* **Problem details**
Reproduce each of the following rows verbatim, keeping every line and its order unchanged.

* **Data records**
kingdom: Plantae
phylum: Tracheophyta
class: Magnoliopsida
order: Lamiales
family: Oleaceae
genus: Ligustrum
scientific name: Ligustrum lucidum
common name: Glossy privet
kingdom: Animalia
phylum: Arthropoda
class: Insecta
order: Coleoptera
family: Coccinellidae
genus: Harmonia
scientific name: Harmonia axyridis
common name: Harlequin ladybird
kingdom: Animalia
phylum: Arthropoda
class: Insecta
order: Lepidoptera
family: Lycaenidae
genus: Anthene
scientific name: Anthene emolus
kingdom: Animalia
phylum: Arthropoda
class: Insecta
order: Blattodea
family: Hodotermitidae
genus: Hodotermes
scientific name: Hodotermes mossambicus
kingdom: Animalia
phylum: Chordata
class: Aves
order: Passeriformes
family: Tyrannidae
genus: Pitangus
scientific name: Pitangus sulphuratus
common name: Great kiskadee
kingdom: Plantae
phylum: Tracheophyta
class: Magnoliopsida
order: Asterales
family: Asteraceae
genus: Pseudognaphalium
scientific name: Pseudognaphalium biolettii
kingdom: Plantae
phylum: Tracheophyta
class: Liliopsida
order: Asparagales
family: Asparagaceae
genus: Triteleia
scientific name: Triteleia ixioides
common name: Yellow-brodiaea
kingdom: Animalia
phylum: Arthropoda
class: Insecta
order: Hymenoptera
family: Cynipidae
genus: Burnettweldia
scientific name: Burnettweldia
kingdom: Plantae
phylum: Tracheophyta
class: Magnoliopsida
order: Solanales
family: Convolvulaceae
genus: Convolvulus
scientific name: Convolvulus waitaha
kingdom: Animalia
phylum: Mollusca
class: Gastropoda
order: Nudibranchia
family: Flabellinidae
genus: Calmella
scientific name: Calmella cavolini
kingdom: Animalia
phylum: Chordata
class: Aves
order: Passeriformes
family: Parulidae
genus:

* **Output for this task**
kingdom: Plantae
phylum: Tracheophyta
class: Magnoliopsida
order: Lamiales
family: Oleaceae
genus: Ligustrum
scientific name: Ligustrum lucidum
common name: Glossy privet
kingdom: Animalia
phylum: Arthropoda
class: Insecta
order: Coleoptera
family: Coccinellidae
genus: Harmonia
scientific name: Harmonia axyridis
common name: Harlequin ladybird
kingdom: Animalia
phylum: Arthropoda
class: Insecta
order: Lepidoptera
family: Lycaenidae
genus: Anthene
scientific name: Anthene emolus
kingdom: Animalia
phylum: Arthropoda
class: Insecta
order: Blattodea
family: Hodotermitidae
genus: Hodotermes
scientific name: Hodotermes mossambicus
kingdom: Animalia
phylum: Chordata
class: Aves
order: Passeriformes
family: Tyrannidae
genus: Pitangus
scientific name: Pitangus sulphuratus
common name: Great kiskadee
kingdom: Plantae
phylum: Tracheophyta
class: Magnoliopsida
order: Asterales
family: Asteraceae
genus: Pseudognaphalium
scientific name: Pseudognaphalium biolettii
kingdom: Plantae
phylum: Tracheophyta
class: Liliopsida
order: Asparagales
family: Asparagaceae
genus: Triteleia
scientific name: Triteleia ixioides
common name: Yellow-brodiaea
kingdom: Animalia
phylum: Arthropoda
class: Insecta
order: Hymenoptera
family: Cynipidae
genus: Burnettweldia
scientific name: Burnettweldia
kingdom: Plantae
phylum: Tracheophyta
class: Magnoliopsida
order: Solanales
family: Convolvulaceae
genus: Convolvulus
scientific name: Convolvulus waitaha
kingdom: Animalia
phylum: Mollusca
class: Gastropoda
order: Nudibranchia
family: Flabellinidae
genus: Calmella
scientific name: Calmella cavolini
kingdom: Animalia
phylum: Chordata
class: Aves
order: Passeriformes
family: Parulidae
genus:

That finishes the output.